On the other side of the grave Walter Snole straddled the siphon as he hand-over-handed it back into the grave, then took two giant steps back in the mud, losing a boot and not going forward for it but proceeding to tease death on the pump pull-rope, pulling and gasping till he and the pump looked and sounded ready to bust a gasket or two. The pump started just shy of beet red and coronary thrombosis, and he stood there living and breathing and hardly seeming to mind the mud splatter flecking him head to toe. He took note of us, looking up forlornly to confide his assessment of his lot in life: “I’ll tell you the truth now, a cemetarian’s work is never done.”
III
An Up and Comer, Don’t You Know
It was a day marked with change, the old man’s burial heading the list. Our traditional complacency got a judicial reprieve, so it could live free and thrive again with its nemesis safely underground. As if the flesh and blood of a man are all he is, and gone is gone. Which he commonly is around here, unless he left a house in town so his heirs could move up in the world a block or two closer to the hub of the hubbub of memories revered, with a portrait over the mantel and some fine old tales of wisdom and self-deprecation, which humorous anecdotes could best bring out the spirit of the man. They soon remember precious little of the man, settling in to existence once again, rendered l
ovelier with each passing year in this wonderful old house, thanks be to the forbears.
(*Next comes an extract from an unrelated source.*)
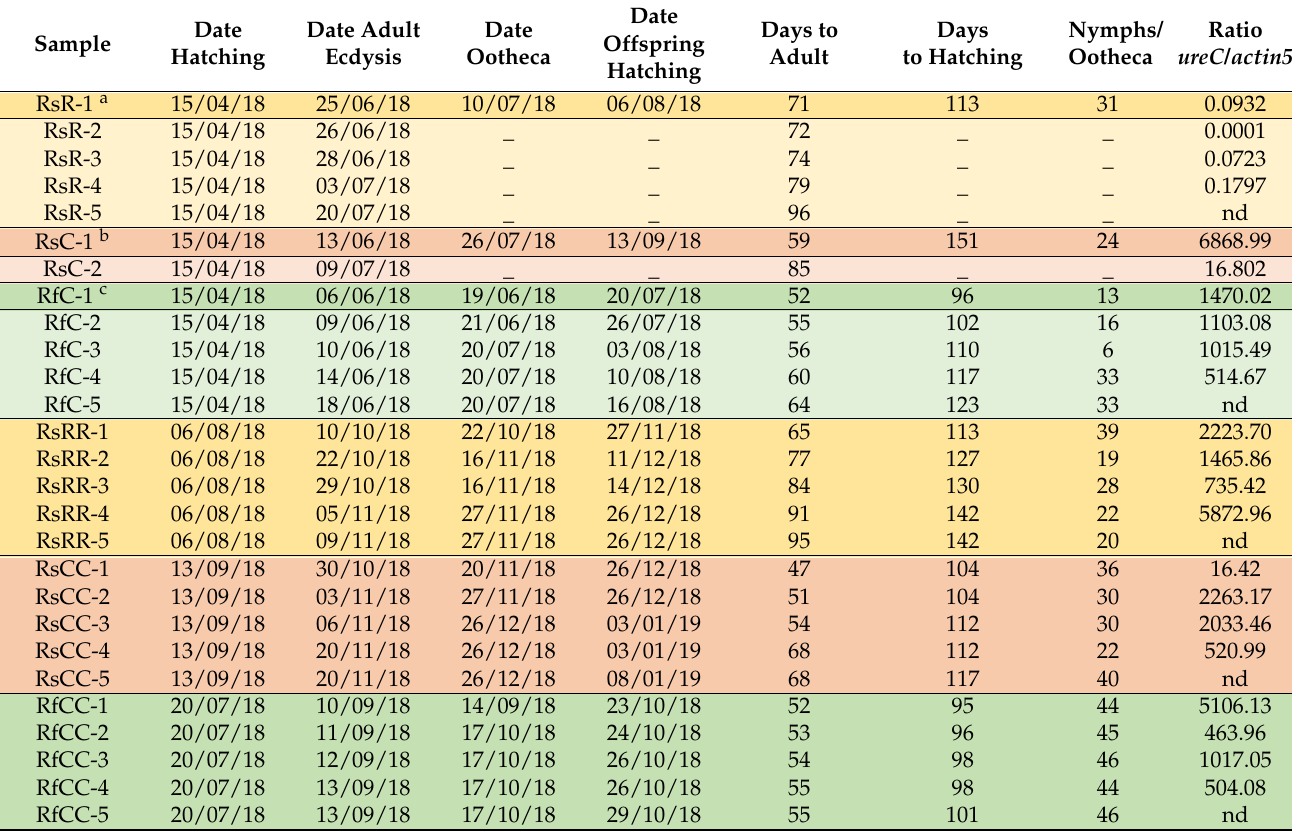
Table 1. Female cockroaches of G2 and G3 analysed in this study. Columns indicate the dates (day/month/year) corre- sponding to relevant points in the developmental process (hatching, adult ecdysis, ootheca appearance, offspring hatching), number of days from hatching to reach adult stage and to next-generation hatching, reproductive capability (nymphs per ootheca), and endosymbiont population density (ratio ureC/actin5C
Such was not the case for the Waring clan, or that branch of it stemming from Waties. Waties Waring sold his house in town before moving north, and when he died the money stayed north, as if he took it with him forever. Still, you could hear the collective sigh of relief, and nobody begrudged him the Waring plot, so long as he kept his mouth shut. He’d often made reference to “our little circle of friends,” meaning the great social family comprising life in town, which was widely held to be the Promised Land, or the last bastion, or snug harbor, especially after the Great Misunderstanding, when good manners and polite society were largely ignored and left with hardly decent refuge to hole up in. Our little circle of friends felt an awkward ambivalence when the judge finally died; we’d won at last, but then we lost as well. It wasn’t your standard issue glorious victory for folks in town, cut and dried to gloat over and recall play by play like a Clemson homecoming game. Yet they had somehow prevailed, with him forever mum in a whites-only cemetery, and them carrying on as usual, as if to prove their point.
I suppose a part of me died too. For fifteen years my cross to bear was the one I lit before throwing a brick through the window. I don’t know how the other fellows along for the outing that night felt, because the topic was unmentionable among accomplices. Even that word, accomplice, seems so ill-fitted to a seersucker suit, a blissful smile and a scotch over. Of course that word fit as well as any word ever had in any kind of suit or bib overalls. But we enjoyed a certain convenience, calling rednecks from the North responsible for such a tasteless, possibly heinous demonstration. Rednecks did it; that was the word on the street. From that industrial ash pit came the hooligans and rough-house rabble who thrived on such demonstration, and that made sense, those half-wits got so reactionary, and besides, everyone knew we’d have no qualm with integration, given the proper time for adjustment. We simply didn’t want it crammed down our throats, and we surely couldn’t abide the judge’s brutality toward his first wife—he kicked her out, more or less into the street, and Bubba don’t play that way. You hear?